### EXERCISE
If a line below holds the word "информации", count it; then say how many such lines there are and nothing else.

Page-level text extractions:

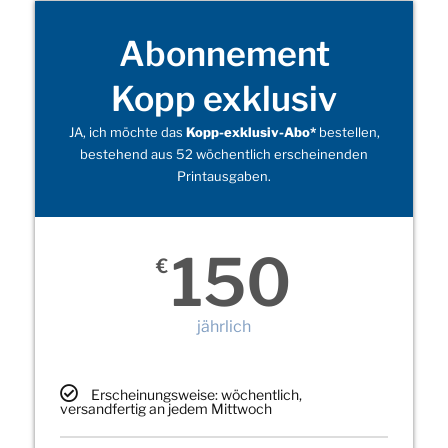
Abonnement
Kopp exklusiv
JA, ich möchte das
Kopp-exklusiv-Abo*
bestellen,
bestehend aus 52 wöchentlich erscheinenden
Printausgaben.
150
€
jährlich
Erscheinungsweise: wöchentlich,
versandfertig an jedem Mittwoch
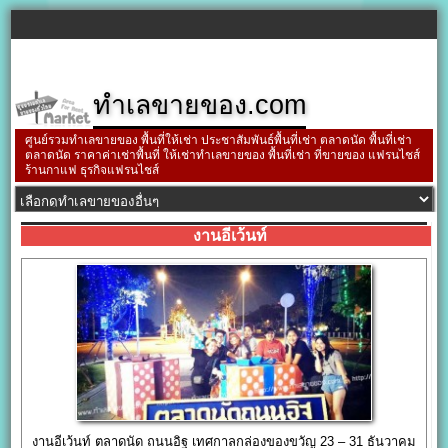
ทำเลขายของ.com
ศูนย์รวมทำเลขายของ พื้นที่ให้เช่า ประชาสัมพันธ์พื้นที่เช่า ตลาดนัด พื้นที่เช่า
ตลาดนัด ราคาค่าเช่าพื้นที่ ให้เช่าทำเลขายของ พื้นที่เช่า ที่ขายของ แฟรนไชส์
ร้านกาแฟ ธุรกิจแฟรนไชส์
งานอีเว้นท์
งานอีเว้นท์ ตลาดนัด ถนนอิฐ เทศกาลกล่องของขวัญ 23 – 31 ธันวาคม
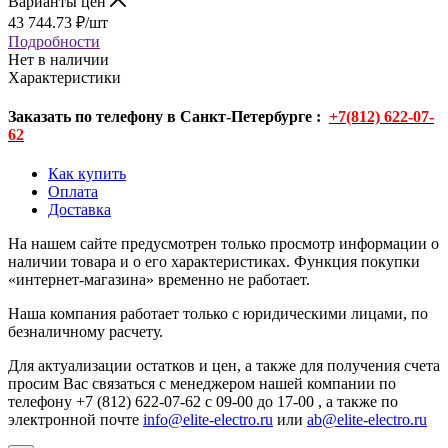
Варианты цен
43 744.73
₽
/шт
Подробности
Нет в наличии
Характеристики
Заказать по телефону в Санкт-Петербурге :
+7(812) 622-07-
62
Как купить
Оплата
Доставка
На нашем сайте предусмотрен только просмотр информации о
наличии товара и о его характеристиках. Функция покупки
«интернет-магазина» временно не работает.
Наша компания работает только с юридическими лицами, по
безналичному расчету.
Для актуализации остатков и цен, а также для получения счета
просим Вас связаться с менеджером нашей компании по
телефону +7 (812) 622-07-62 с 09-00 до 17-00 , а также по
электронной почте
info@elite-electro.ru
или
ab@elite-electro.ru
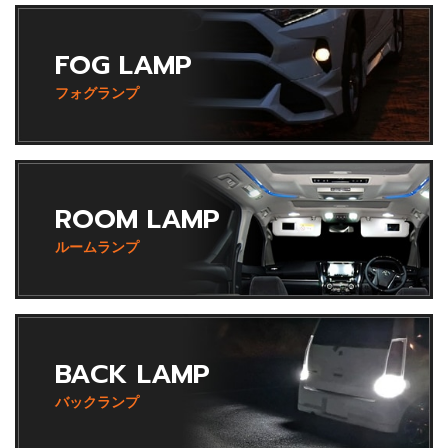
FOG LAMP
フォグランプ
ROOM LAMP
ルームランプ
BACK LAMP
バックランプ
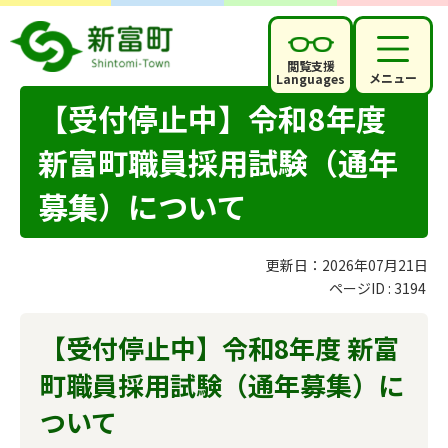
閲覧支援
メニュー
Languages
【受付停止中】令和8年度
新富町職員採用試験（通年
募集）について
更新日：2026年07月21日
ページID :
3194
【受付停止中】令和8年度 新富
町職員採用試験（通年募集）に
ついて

...

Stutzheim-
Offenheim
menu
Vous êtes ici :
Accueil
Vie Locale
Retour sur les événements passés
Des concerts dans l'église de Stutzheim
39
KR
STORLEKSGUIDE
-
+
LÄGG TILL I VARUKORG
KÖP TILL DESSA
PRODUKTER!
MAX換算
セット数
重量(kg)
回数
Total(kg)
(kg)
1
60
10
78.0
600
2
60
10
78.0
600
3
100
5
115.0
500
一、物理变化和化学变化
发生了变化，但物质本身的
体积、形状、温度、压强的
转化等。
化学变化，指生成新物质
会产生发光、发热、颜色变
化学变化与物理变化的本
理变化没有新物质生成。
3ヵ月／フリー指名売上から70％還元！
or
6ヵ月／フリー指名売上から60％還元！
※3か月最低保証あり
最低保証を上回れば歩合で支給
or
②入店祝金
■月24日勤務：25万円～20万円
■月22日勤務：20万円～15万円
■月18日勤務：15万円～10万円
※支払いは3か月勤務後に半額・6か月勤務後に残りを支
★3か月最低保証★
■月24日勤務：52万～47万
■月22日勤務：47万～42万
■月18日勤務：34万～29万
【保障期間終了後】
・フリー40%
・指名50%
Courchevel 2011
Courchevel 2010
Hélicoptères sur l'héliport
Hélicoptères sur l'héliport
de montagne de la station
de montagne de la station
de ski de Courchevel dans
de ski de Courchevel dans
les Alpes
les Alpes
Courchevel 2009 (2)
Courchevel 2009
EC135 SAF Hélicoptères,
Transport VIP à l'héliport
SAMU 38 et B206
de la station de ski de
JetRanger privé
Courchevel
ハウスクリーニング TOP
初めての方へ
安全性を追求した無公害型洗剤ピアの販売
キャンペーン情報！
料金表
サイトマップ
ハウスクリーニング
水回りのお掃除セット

--

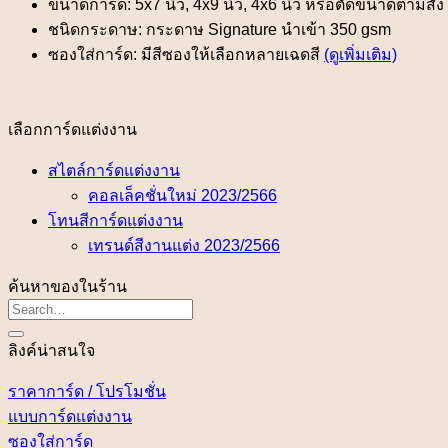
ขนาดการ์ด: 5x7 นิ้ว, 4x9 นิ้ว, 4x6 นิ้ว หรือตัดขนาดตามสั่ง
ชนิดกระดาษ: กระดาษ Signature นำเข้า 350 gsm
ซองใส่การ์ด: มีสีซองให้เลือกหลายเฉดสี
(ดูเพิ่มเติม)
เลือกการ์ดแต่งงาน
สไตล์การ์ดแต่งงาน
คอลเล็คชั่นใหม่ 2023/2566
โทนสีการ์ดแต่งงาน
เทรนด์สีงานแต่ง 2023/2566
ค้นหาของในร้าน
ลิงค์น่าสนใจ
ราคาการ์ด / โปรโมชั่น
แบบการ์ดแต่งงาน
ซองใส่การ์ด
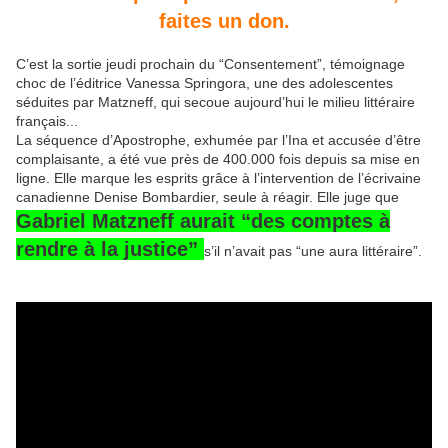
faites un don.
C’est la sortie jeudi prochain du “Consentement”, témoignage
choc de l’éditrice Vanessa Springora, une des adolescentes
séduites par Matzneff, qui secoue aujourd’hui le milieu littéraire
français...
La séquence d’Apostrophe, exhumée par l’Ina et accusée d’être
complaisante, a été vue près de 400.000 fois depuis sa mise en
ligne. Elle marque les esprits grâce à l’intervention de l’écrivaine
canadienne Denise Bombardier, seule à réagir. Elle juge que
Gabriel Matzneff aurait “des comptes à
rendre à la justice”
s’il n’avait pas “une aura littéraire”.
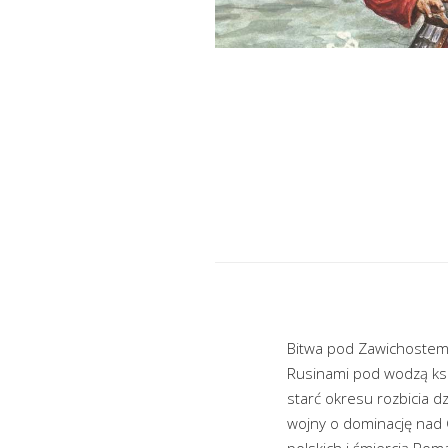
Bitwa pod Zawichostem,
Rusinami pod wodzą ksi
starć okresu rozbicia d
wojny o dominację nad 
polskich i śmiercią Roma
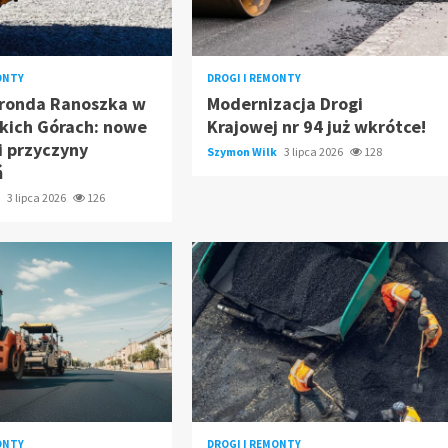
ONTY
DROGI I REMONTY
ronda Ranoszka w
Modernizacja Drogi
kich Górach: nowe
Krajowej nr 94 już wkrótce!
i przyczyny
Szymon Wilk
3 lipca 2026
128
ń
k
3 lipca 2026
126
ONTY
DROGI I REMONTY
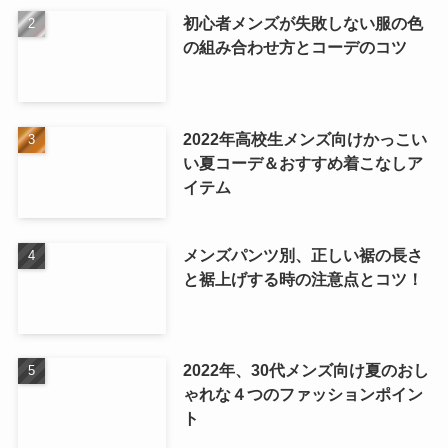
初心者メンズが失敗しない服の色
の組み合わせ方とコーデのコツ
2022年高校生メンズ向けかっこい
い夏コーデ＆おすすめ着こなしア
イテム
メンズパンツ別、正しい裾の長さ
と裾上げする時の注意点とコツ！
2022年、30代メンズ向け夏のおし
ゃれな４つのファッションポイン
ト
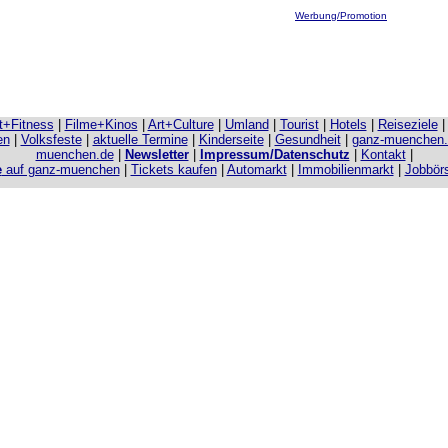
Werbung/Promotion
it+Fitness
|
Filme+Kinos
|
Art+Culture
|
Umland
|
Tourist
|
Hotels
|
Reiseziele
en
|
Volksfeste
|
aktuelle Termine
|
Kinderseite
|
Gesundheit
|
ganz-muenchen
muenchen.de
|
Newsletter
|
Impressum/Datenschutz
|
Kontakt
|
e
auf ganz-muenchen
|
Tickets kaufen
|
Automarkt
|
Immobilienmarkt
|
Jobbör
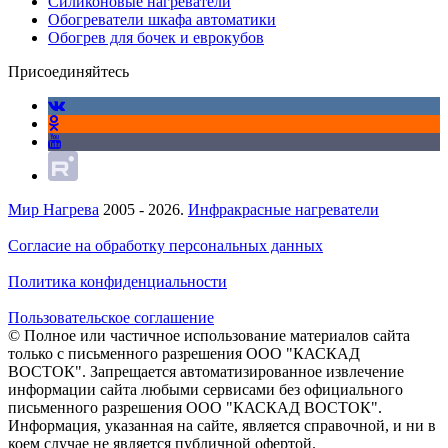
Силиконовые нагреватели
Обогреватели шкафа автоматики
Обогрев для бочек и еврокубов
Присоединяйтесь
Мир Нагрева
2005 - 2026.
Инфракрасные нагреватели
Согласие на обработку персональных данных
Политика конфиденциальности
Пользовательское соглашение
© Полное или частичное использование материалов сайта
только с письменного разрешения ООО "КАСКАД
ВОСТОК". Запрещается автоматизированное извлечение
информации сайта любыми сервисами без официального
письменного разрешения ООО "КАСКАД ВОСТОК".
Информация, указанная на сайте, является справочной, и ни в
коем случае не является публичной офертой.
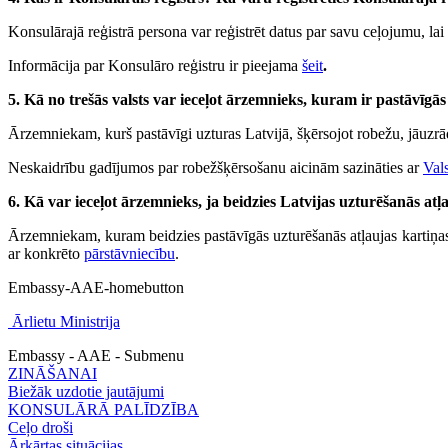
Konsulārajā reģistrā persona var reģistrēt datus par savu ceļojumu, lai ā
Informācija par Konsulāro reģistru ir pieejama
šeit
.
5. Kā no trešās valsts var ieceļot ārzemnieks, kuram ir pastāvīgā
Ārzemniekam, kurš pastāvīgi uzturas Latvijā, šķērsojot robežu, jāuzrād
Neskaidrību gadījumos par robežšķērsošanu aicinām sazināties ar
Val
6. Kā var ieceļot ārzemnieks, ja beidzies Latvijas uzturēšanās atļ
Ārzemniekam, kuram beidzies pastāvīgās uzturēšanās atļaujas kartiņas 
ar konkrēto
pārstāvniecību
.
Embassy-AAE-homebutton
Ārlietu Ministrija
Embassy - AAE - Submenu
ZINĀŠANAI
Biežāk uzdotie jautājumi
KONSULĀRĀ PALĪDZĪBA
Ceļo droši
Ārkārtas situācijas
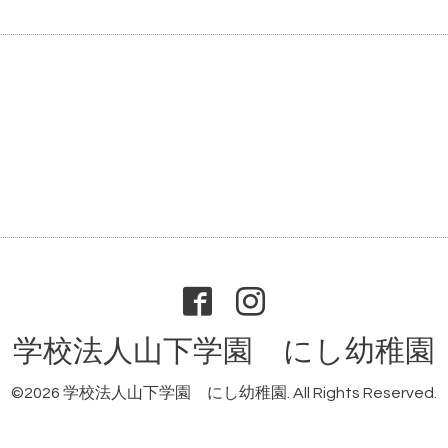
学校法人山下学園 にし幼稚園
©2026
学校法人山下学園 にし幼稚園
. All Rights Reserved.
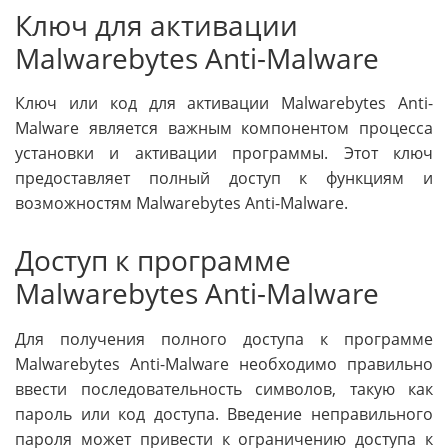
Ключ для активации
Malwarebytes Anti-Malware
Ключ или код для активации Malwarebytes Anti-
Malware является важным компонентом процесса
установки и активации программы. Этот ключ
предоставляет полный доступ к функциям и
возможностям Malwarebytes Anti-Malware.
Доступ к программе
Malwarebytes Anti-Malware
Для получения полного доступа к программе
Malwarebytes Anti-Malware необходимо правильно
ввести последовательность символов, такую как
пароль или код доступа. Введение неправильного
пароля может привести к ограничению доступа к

### RESPONSE BELOW
2